What I learned the very first time this happened, was that everyone has a story. And there is no way to know these stories based on interactions on Sunday mornings. As I began to share meals with the people in my congregation, it began to shape the way I preach. When you hear about the pain of rejection people have faced from their parents, it changes the way you present God as a loving Father. When you know there are people who have dealt with severe illness, it changes the way you preach about faith and healing. When you know there are people from a culture where the pastor is never wrong, never vulnerable, it changes the way you talk about your own doubt, your own disappointment. When people open up to you about their marriages, their addictions, the massive mistakes in their past – it changes your understanding of these people before you each week.

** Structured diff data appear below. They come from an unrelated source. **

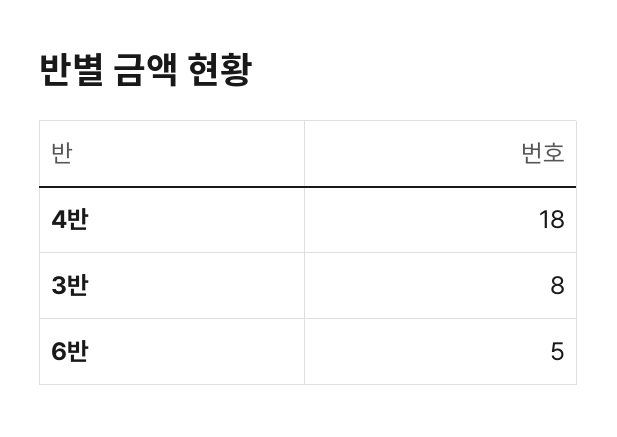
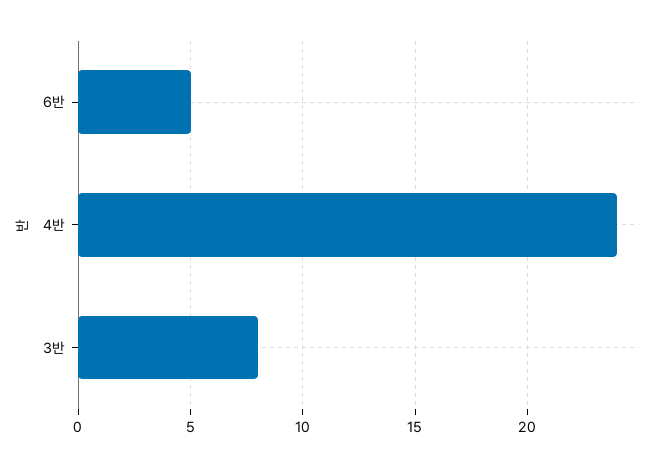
  {
-   "4반": 18,
+   "4반": 24,
    "3반": 8,
    "6반": 5
  }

So much of the faithfulness of God is revealed over tables, over food. Breaking bread together – literally, in my context – does something so special and so spiritual. When you begin to hear the stories of where people have come from, where God has brought them, how God is revealing himself to them – it creates a deep love in you for His people. It encourages your own faith, because you remember that the Spirit doesn’t depend on your good pastor skills – pastoring is a gift in which we partner with God, and in which God allows us to share in the joy of transformation and redemption.

Two years in, this is still the most wonderful and difficult job I could have imagined for myself. I am still at the beginning – I have so much to learn. I am so thankful for the gift God has given me in the people I get to pastor, and for the grace He gives each of us who are called to love others well.